Comparison with Other Poems
Two other American poems that “Sunday at the Apple Market” may bring to mind are Hart Crane’s “Sunday Morning Apples,” from White Buildings (1926), and Robert Frost’s “After Apple Picking,” from North of Boston (1914). All three titles with their reference to apples suggest the simple delights of a rural experience. Crane’s free-verse poem, with its dedication to the painter William Sommer, shows the influence of the Imagists. The poem ends with a description of a still life that the apples inspire. Frost’s poem, on the other hand, is clearly more philosophic, more of a contrast in form and tone to “Sunday at the Apple Market.” Frost uses end rhyme, and the mood of his poem is throughout more somber; instead of the conviviality of Meinke’s scene, Frost’s speaker ruminates in isolation, and instead of Meinke’s gaiety and activity, the Frost poem speaks of tiredness and sleep and suggests death.
Mix of Forms and Ideas
“Sunday at the Apple Market,” although clear and easily accessible, contains some of the mix of forms and ideas that Meinke frequently uses.

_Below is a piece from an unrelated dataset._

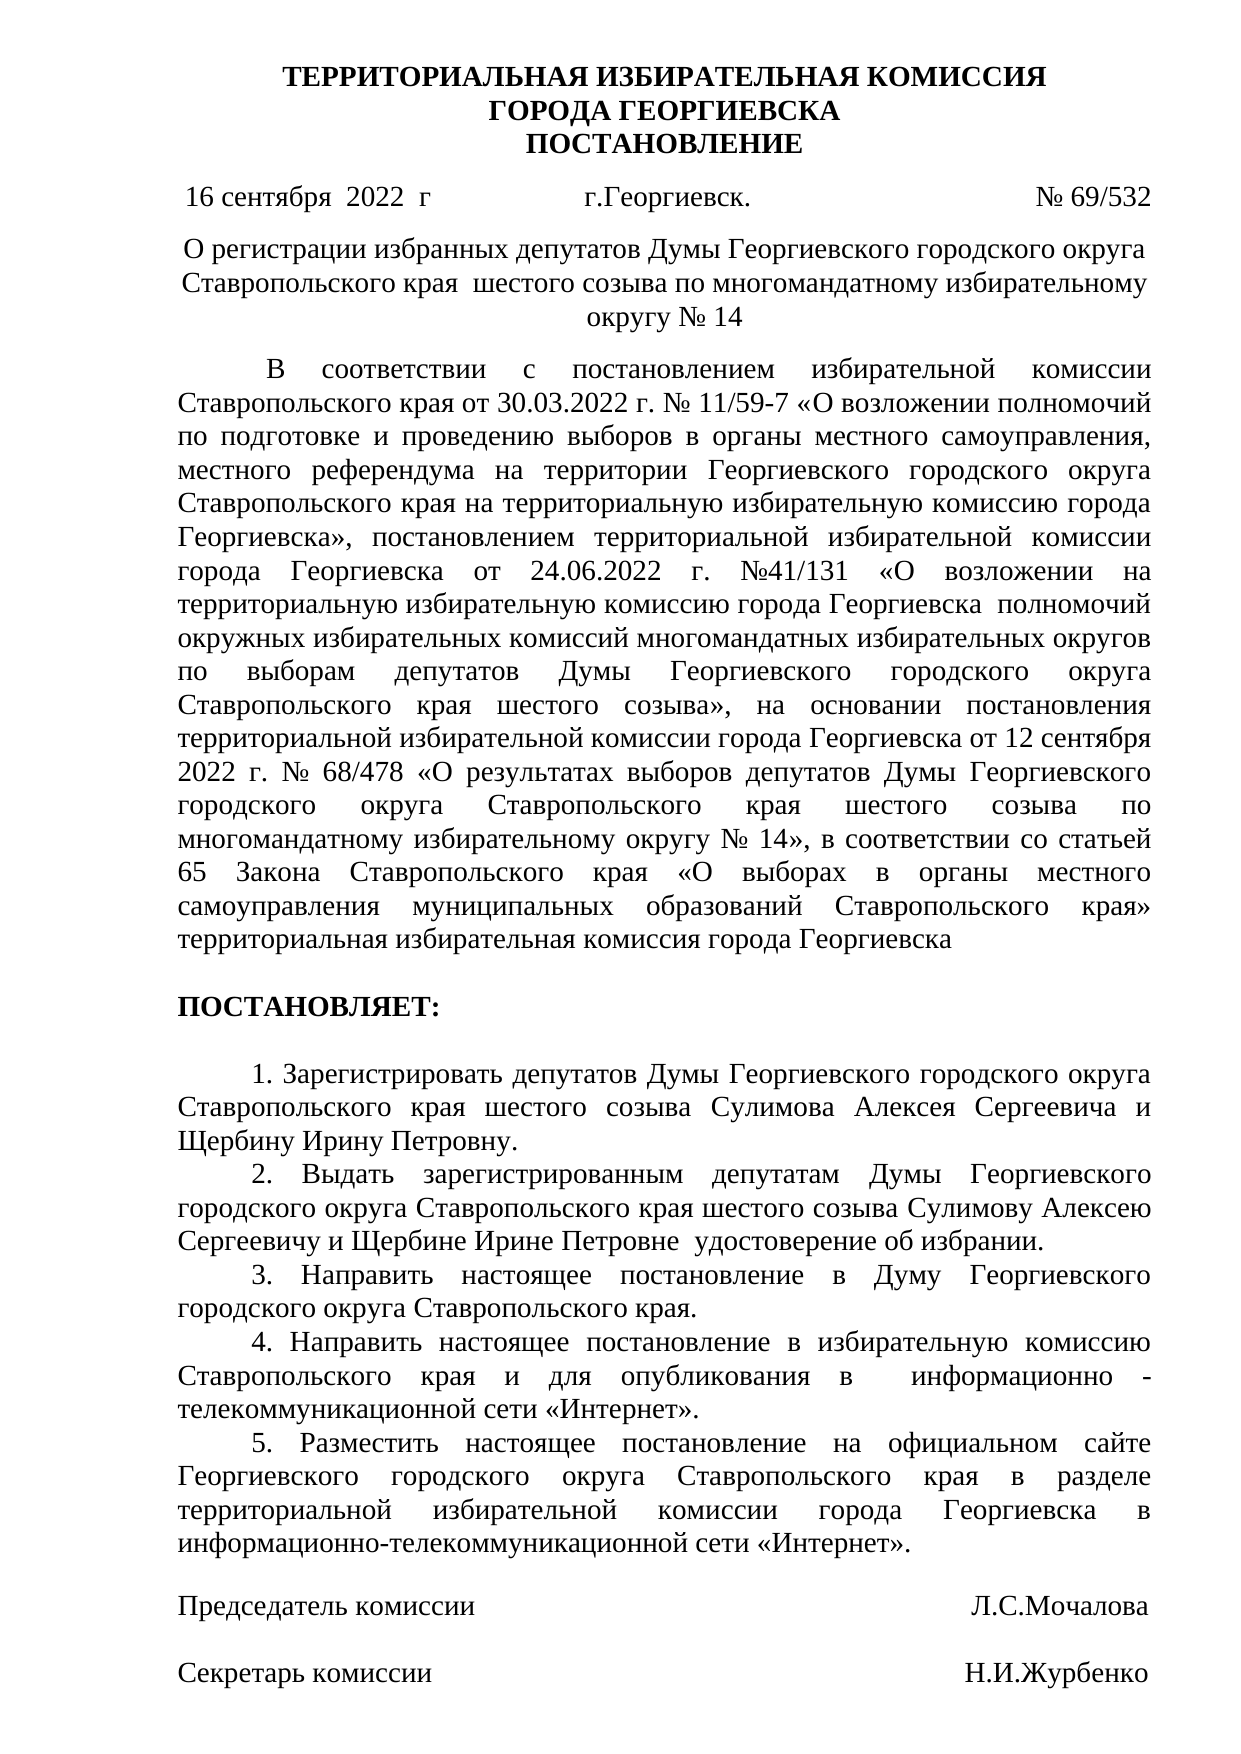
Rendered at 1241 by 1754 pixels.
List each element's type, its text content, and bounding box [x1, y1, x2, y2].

Basically written in open form, the poem ends with an obvious exact rhyme; predominantly upbeat in tone, the concluding commentary adds a touch of dismay at the unspoken weekday life of the Sunday apple enthusiasts. From everyday life, Meinke suggests deeper philosophic concerns. Yet the power of the sensory details in the body of the poem leaves the reader with a positive response to the life Meinke portrays in the poem; the possibility of such freedom and gaiety is affirmed.